The Hanoi People's court handed them the sentences last year after finding them guilty of embezzling VND10 billion (US$474,000) each in a high-profile case that rocked the country.
Duong Chi Dung, the former chairman of Vinalines, and Mai Van Phuc, the former general director, were among nine defendants seeking appeals.
The Supreme People’s Court found capital punishment was justified in this instance given the amount the pair embezzled and the fact that Dung fled the country instead of giving himself up to police after the case broke.
The court said Dung and Phuc's executions will provide a necessary deterrent to others in the public sector.
Dung and Phuc also got 18 years and 10 years respectively for "intentionally violating state regulations on economic management, causing serious consequences," according to the court's ruling.
Defendants in the trial were also ordered to pay more than VND366 million ($17.36 million) to the state.
Dung and Phuc were among 10 defendants prosecuted in a trial that was meant to highlight Vietnam's commitment to clamping down on public corruption in the face of widespread outrage.
Of the other defendants, Tran Huu Chieu, the former deputy general director, and Tran Hai Son, the former director of a unit, also had their sentences upheld. Chieu got 19 years and Son got 22 years for "embezzlement" and "intentionally violating state regulations on economic management, causing serious consequences."
Prosecutors from the Supreme People's Procuracy, Vietnam's highest prosecutors' office, said that in 2007, with Dung's approval, Vinalines began to build a shipyard to repair ships in Southern Vietnam for more than VND3.8 trillion ($180.1 million).
The firm bought a used dock from Russian-owned company Nakhodka through a Singaporean brokerage firm called AP. Manufactured in Japan in 1965, it was heavily damaged and unusable, and originally offered for $2.3 million.
Vinalines ended up paying a whopping $9 million to buy it and another $10.5 million to repair it.
Chieu, then vice general director of Vinalines, and Son, then director of Vinalines Ship Repairing Ltd., Co, Mai Van Khang, an employee of Vinalines, and Le Van Duong, an employee of the Vietnam Register, visited Russia to inspect the dock.

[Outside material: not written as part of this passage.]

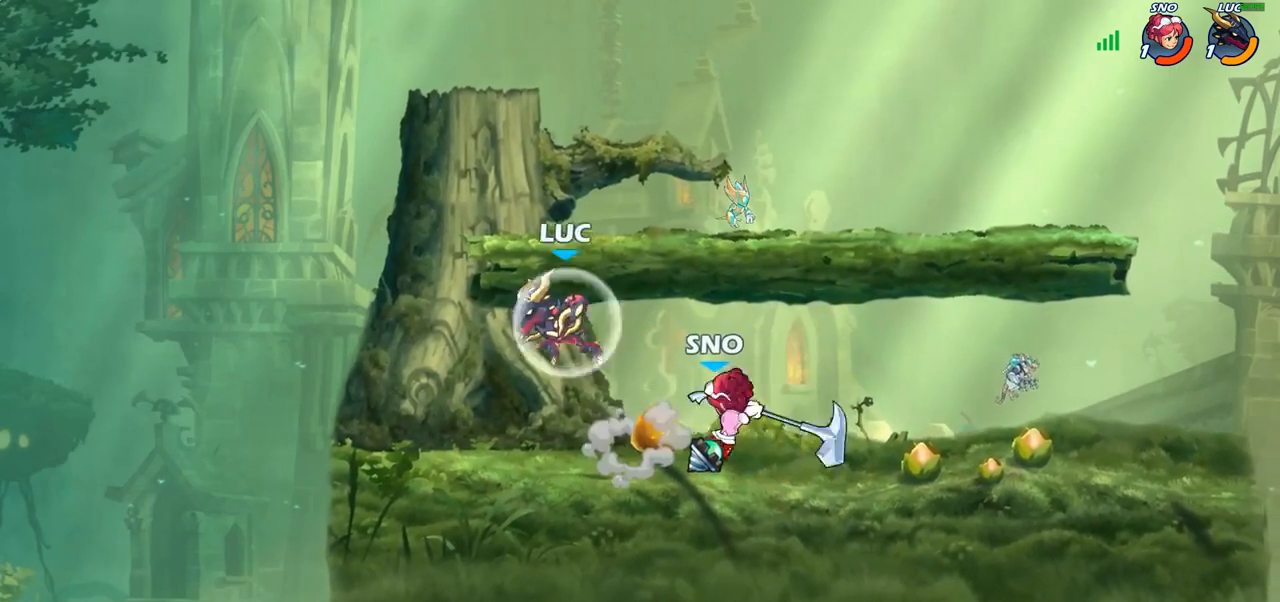
{"buttons": [], "left_stick": "right", "right_stick": "center", "events": [[50, "left_stick", "down"], [217, "SQUARE", "down"], [217, "left_stick", "center"], [317, "SQUARE", "up"], [433, "left_stick", "right"]]}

They were aware of its condition and actual price and reported them to Dung and Phuc. But the two ordered them to write a report saying the dock was in good enough condition to buy.
Dung, Phuc, Chieu, and Son received a $1.66 million kickback from the Russians for the deal, according to the indictment.
Dung fled the country, allegedly with the help of his police officer brother when the scandal first broke in May 2012.
He was apprehended in Cambodia and brought back to Vietnam four months later.
Three customs officers in the south-central province of Khanh Hoa were found guilty of illegally clearing the dock.